Task brief: Copy out the passage below on Cynan ab Iago word for word, in full.

Document extract:
Cynan ab Iago (c. 1014  c. 1063) was a Welsh prince of the House of Aberffraw sometimes credited with briefly reigning as King of Gwynedd. His father, Iago ab Idwal ap Meurig, had been king before him and his son, Gruffudd, was king after him.

Iago was King of Gwynedd from 1023 to 1039 but was killed (possibly by his own men) while Cynan was still young. The throne was seized by Gruffydd ap Llywelyn, a member of a cadet branch of the royal dynasty. Cynan fled to Ireland and took refuge in the Viking settlement at Dublin. He married Ragnailt, the daughter of its King Olaf Sigtryggsson and granddaughter of King Sigtrygg Silkbeard. Ragnailt appeared on the list of the "Fair Women of Ireland" in the Book of Leinster and was also descended from Brian Boru.

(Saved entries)
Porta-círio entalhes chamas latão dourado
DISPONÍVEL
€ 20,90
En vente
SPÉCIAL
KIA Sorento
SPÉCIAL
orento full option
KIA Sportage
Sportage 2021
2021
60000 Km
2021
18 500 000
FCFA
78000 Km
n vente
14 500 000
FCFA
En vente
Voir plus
==
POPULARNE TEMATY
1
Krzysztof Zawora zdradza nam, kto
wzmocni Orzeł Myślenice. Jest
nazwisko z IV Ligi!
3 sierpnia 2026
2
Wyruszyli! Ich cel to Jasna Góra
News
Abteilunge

Solution to this problem:
Cynan ab Iago (c. 1014  c. 1063) was a Welsh prince of the House of Aberffraw sometimes credited with briefly reigning as King of Gwynedd. His father, Iago ab Idwal ap Meurig, had been king before him and his son, Gruffudd, was king after him.

Iago was King of Gwynedd from 1023 to 1039 but was killed (possibly by his own men) while Cynan was still young. The throne was seized by Gruffydd ap Llywelyn, a member of a cadet branch of the royal dynasty. Cynan fled to Ireland and took refuge in the Viking settlement at Dublin. He married Ragnailt, the daughter of its King Olaf Sigtryggsson and granddaughter of King Sigtrygg Silkbeard. Ragnailt appeared on the list of the "Fair Women of Ireland" in the Book of Leinster and was also descended from Brian Boru.